A: In 1999, the forestry community planted some 1.7 billion trees in the United States. That's an average of more than 4 million new trees planted every day - more than 5 new trees a year for every man, woman and child in America.
Caring For The Environment
Q: What is the forest products industry doing to protect environmental quality?
A: A lot! In 1994, the nation's forest products companies announced their continued commitment to the goal of sustainable forestry through the Sustainable Forestry Initiative® (SFI) Program. Developed by professional foresters, conservationists and scientists, the SFI sm Program combines the perpetual growing and harvesting of trees with the long-term protection of wildlife, plants, soil and water quality. There are currently 107.8 million acres of forestland in North America enrolled in the SFI program, making it North America's largest sustainable forestry program and among the largest in the world. As a testament to the forest products industry's strong commitment to the goal of sustainable forestry, participation in the SFI program is a condition of membership in the American Forest & Paper Association (AF&PA) -- the national trade association for the forest products and paper industry. Since 1994, AF&PA has asked 15 members to leave the association for failing to meet the SFI Standard. For more information on the SFI program click here.
Q: Are there environmental advantages to using wood products?
A: Yes. Trees are a renewable resource. Most alternative materials come from nonrenewable resources, such as the petrochemicals used in making plastics and the ores used to make aluminum, iron and other metals.
Wood is also the most energy-efficient building material available today. When you compare the total energy costs of different kinds of building material - including the cost to acquire the raw material, transport it, process it into a useful product and then actually use it - wood far outshines its competitors. Steel wall studs require almost 9 times more energy to produce than do wood studs. A brick veneer wall requires 22 times more energy than wood siding, while aluminum siding requires 21 times more energy to produce than does an equivalent wood floor. In addition, forest products are recyclable and biodegradable.
Forest Products Facts
Q: How many people are employed in forestry and in the forest products industry?

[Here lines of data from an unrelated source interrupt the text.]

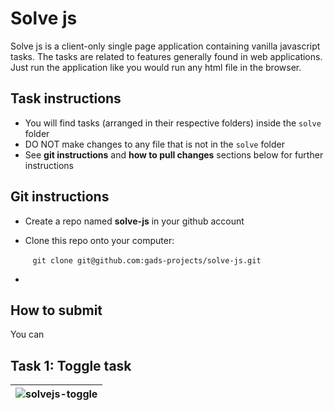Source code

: # Solve js
Solve js is a client-only single page application containing vanilla javascript tasks. The tasks are related to features generally found in web applications. Just run the application like you would run any html file in the browser.

## Task instructions
* You will find tasks (arranged in their respective folders) inside the `solve` folder
* DO NOT make changes to any file that is not in the `solve` folder
* See **git instructions** and **how to pull changes** sections below for further instructions

## Git instructions
* Create a repo named **solve-js** in your github account

* Clone this repo onto your computer:

&nbsp;&nbsp;&nbsp;&nbsp;&nbsp;&nbsp;&nbsp;&nbsp;&nbsp;`git clone git@github.com:gads-projects/solve-js.git`

* 

## How to submit
You can
## Task 1: Toggle task

|![solvejs-toggle](https://user-images.githubusercontent.com/45185388/131866859-adb49d23-710b-4d89-a602-e146273fd785.gif)|
|--|
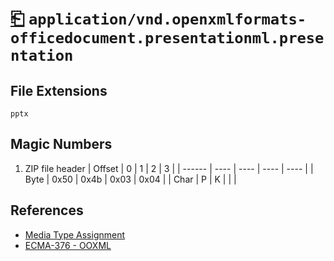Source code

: # [⎗](../README.md) `application/vnd.openxmlformats-officedocument.presentationml.presentation`

## File Extensions

`pptx`

## Magic Numbers

1. ZIP file header
   | Offset | 0 | 1 | 2 | 3 |
   | ------ | ---- | ---- | ---- | ---- |
   | Byte | 0x50 | 0x4b | 0x03 | 0x04 |
   | Char | P | K | | |

## References

- [Media Type Assignment](https://www.iana.org/assignments/media-types/application/vnd.openxmlformats-officedocument.presentationml.presentation)
- [ECMA-376 - OOXML](https://ecma-international.org/publications-and-standards/standards/ecma-376/)
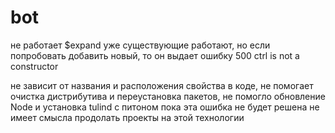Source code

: # bot

не работает $expand
уже существующие работают, но если попробовать добавить новый, то он выдает ошибку
500
ctrl is not a constructor

не зависит от названия и расположения свойства в коде, не помогает очистка дистрибутива и переустановка пакетов, не помогло обновление Node и установка tulind c питоном
пока эта ошибка не будет решена не имеет смысла продолать проекты на этой технологии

A: Forestry is much more than just logging. About 1.7 million people are directly employed in the planting, growing, managing and harvesting of trees and production of wood and paper products in all 50 states. As many as ten people are involved in the harvesting and milling of one tree.
The forest industry ranks among the top ten manufacturing employers in 42 states, with an annual payroll of about $51 billion. That figures counts only those people directly engaged in the industry, not the many more who indirectly make their living from forest management and forest products.

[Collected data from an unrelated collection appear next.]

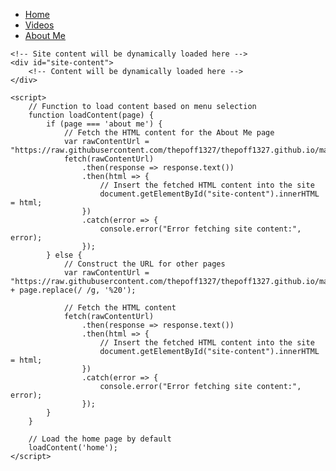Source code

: <html lang="en">
<head>
    <meta charset="UTF-8">
    <meta name="viewport" content="width=device-width, initial-scale=1.0">
    <title>Site Content</title>
</head>
<body>
    <!-- Menu -->
    <div id="menu">
        <ul>
            <li><a href="#" onclick="loadContent('home')">Home</a></li>
            <li><a href="#" onclick="loadContent('videos')">Videos</a></li>
            <li><a href="#" onclick="loadContent('about me')">About Me</a></li>
            <!-- Add more menu items as needed -->
        </ul>
    </div>

    <!-- Site content will be dynamically loaded here -->
    <div id="site-content">
        <!-- Content will be dynamically loaded here -->
    </div>

    <script>
        // Function to load content based on menu selection
        function loadContent(page) {
            if (page === 'about me') {
                // Fetch the HTML content for the About Me page
                var rawContentUrl = "https://raw.githubusercontent.com/thepoff1327/thepoff1327.github.io/main/about%20me";
                fetch(rawContentUrl)
                    .then(response => response.text())
                    .then(html => {
                        // Insert the fetched HTML content into the site
                        document.getElementById("site-content").innerHTML = html;
                    })
                    .catch(error => {
                        console.error("Error fetching site content:", error);
                    });
            } else {
                // Construct the URL for other pages
                var rawContentUrl = "https://raw.githubusercontent.com/thepoff1327/thepoff1327.github.io/main/" + page.replace(/ /g, '%20');

                // Fetch the HTML content
                fetch(rawContentUrl)
                    .then(response => response.text())
                    .then(html => {
                        // Insert the fetched HTML content into the site
                        document.getElementById("site-content").innerHTML = html;
                    })
                    .catch(error => {
                        console.error("Error fetching site content:", error);
                    });
            }
        }

        // Load the home page by default
        loadContent('home');
    </script>
</body>
</html>
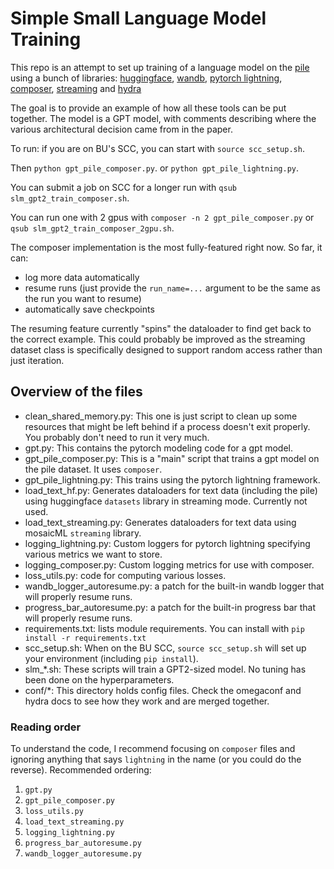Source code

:# Simple Small Language Model Training

This repo is an attempt to set up training of a language model on the [pile](https://pile.eleuther.ai/)
using a bunch of libraries: [huggingface](https://huggingface.co/), [wandb](https://wandb.ai), [pytorch lightning](https://lightning.ai/docs/pytorch/latest/), [composer](https://docs.mosaicml.com/projects/composer/en/stable/index.html), [streaming](https://github.com/mosaicml/streaming) and [hydra](https://hydra.cc/)

The goal is to provide an example of how all these tools can be put together.
The model is a GPT model, with comments describing where the various architectural decision came from in the paper.

To run: if you are on BU's SCC, you can start with `source scc_setup.sh`. 

Then `python gpt_pile_composer.py`. or `python gpt_pile_lightning.py`.

You can submit a job on SCC for a longer run with `qsub slm_gpt2_train_composer.sh`.

You can run one with 2 gpus with `composer -n 2 gpt_pile_composer.py` or `qsub slm_gpt2_train_composer_2gpu.sh`.


The composer implementation is the most fully-featured right now. So far, it can:

* log more data automatically
* resume runs (just provide the `run_name=...` argument to be the same as the run you want to resume)
* automatically save checkpoints

The resuming feature currently "spins" the dataloader to find get back to the correct example. This
could probably be improved as the streaming dataset class is specifically designed to support random access
rather than just iteration.


## Overview of the files
* clean_shared_memory.py: This one is just script to clean up some resources that might be left behind if
a process doesn't exit properly. You probably don't need to run it very much.
* gpt.py: This contains the pytorch modeling code for a gpt model.
* gpt_pile_composer.py: This is a "main" script that trains a gpt model on the pile dataset. It uses `composer`.
* gpt_pile_lightning.py: This trains using the pytorch lightning framework.
* load_text_hf.py: Generates dataloaders for text data (including the pile) using huggingface `datasets` library in streaming mode. Currently not used.
* load_text_streaming.py: Generates dataloaders for text data using mosaicML `streaming` library.
* logging_lightning.py: Custom loggers for pytorch lightning specifying various metrics we want to store.
* logging_composer.py: Custom logging metrics for use with composer.
* loss_utils.py: code for computing various losses.
* wandb_logger_autoresume.py: a patch for the built-in wandb logger that will properly resume runs.
* progress_bar_autoresume.py: a patch for the built-in progress bar that will properly resume runs.
* requirements.txt: lists module requirements. You can install with `pip install -r requirements.txt`
* scc_setup.sh: When on the BU SCC, `source scc_setup.sh` will set up your environment (including `pip install`).
* slm_*.sh: These scripts will train a GPT2-sized model. No tuning has been done on the hyperparameters. 
* conf/*: This directory holds config files. Check the omegaconf and hydra docs to see how they work and are merged together.

### Reading order
To understand the code, I recommend focusing on `composer` files and ignoring anything that says `lightning` in the name (or you could do the reverse). Recommended ordering:
1. `gpt.py`
2. `gpt_pile_composer.py`
3. `loss_utils.py`
3. `load_text_streaming.py`
4. `logging_lightning.py`
5. `progress_bar_autoresume.py`
6. `wandb_logger_autoresume.py`



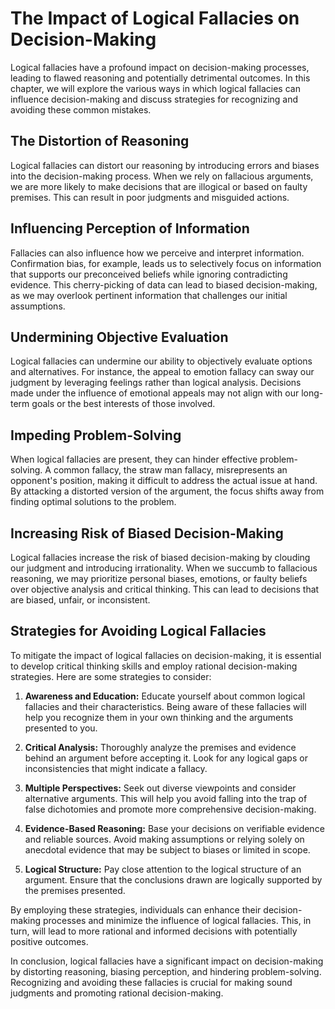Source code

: The Impact of Logical Fallacies on Decision-Making
===========================================================

Logical fallacies have a profound impact on decision-making processes, leading to flawed reasoning and potentially detrimental outcomes. In this chapter, we will explore the various ways in which logical fallacies can influence decision-making and discuss strategies for recognizing and avoiding these common mistakes.

**The Distortion of Reasoning**
-------------------------------

Logical fallacies can distort our reasoning by introducing errors and biases into the decision-making process. When we rely on fallacious arguments, we are more likely to make decisions that are illogical or based on faulty premises. This can result in poor judgments and misguided actions.

**Influencing Perception of Information**
-----------------------------------------

Fallacies can also influence how we perceive and interpret information. Confirmation bias, for example, leads us to selectively focus on information that supports our preconceived beliefs while ignoring contradicting evidence. This cherry-picking of data can lead to biased decision-making, as we may overlook pertinent information that challenges our initial assumptions.

**Undermining Objective Evaluation**
------------------------------------

Logical fallacies can undermine our ability to objectively evaluate options and alternatives. For instance, the appeal to emotion fallacy can sway our judgment by leveraging feelings rather than logical analysis. Decisions made under the influence of emotional appeals may not align with our long-term goals or the best interests of those involved.

**Impeding Problem-Solving**
----------------------------

When logical fallacies are present, they can hinder effective problem-solving. A common fallacy, the straw man fallacy, misrepresents an opponent's position, making it difficult to address the actual issue at hand. By attacking a distorted version of the argument, the focus shifts away from finding optimal solutions to the problem.

**Increasing Risk of Biased Decision-Making**
---------------------------------------------

Logical fallacies increase the risk of biased decision-making by clouding our judgment and introducing irrationality. When we succumb to fallacious reasoning, we may prioritize personal biases, emotions, or faulty beliefs over objective analysis and critical thinking. This can lead to decisions that are biased, unfair, or inconsistent.

**Strategies for Avoiding Logical Fallacies**
---------------------------------------------

To mitigate the impact of logical fallacies on decision-making, it is essential to develop critical thinking skills and employ rational decision-making strategies. Here are some strategies to consider:

1. **Awareness and Education:** Educate yourself about common logical fallacies and their characteristics. Being aware of these fallacies will help you recognize them in your own thinking and the arguments presented to you.

2. **Critical Analysis:** Thoroughly analyze the premises and evidence behind an argument before accepting it. Look for any logical gaps or inconsistencies that might indicate a fallacy.

3. **Multiple Perspectives:** Seek out diverse viewpoints and consider alternative arguments. This will help you avoid falling into the trap of false dichotomies and promote more comprehensive decision-making.

4. **Evidence-Based Reasoning:** Base your decisions on verifiable evidence and reliable sources. Avoid making assumptions or relying solely on anecdotal evidence that may be subject to biases or limited in scope.

5. **Logical Structure:** Pay close attention to the logical structure of an argument. Ensure that the conclusions drawn are logically supported by the premises presented.

By employing these strategies, individuals can enhance their decision-making processes and minimize the influence of logical fallacies. This, in turn, will lead to more rational and informed decisions with potentially positive outcomes.

In conclusion, logical fallacies have a significant impact on decision-making by distorting reasoning, biasing perception, and hindering problem-solving. Recognizing and avoiding these fallacies is crucial for making sound judgments and promoting rational decision-making.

Q: How many trees does the average American use each year?
A: Each person uses wood and paper products equivalent to what can be produced from one 18 inch in diameter 100 foot tree every year. And each year, the nation plants more than 5 new trees for each American.
Q: How much wood goes into building our homes?
A: Over 90 percent of all homes in the United States are built with wood-framed walls and roofs. The average single family American home (2,190 square feet) can contain 14,200 board feet of lumber and up to 14,000 square feet of panel products. That includes wood products ranging from structural beams and flooring to the sheathing, trim and panelling. Homebuilding, remodeling and home improvements are collectively the largest single use of lumber and wood products, accounting for about two-thirds of domestic wood-product consumption.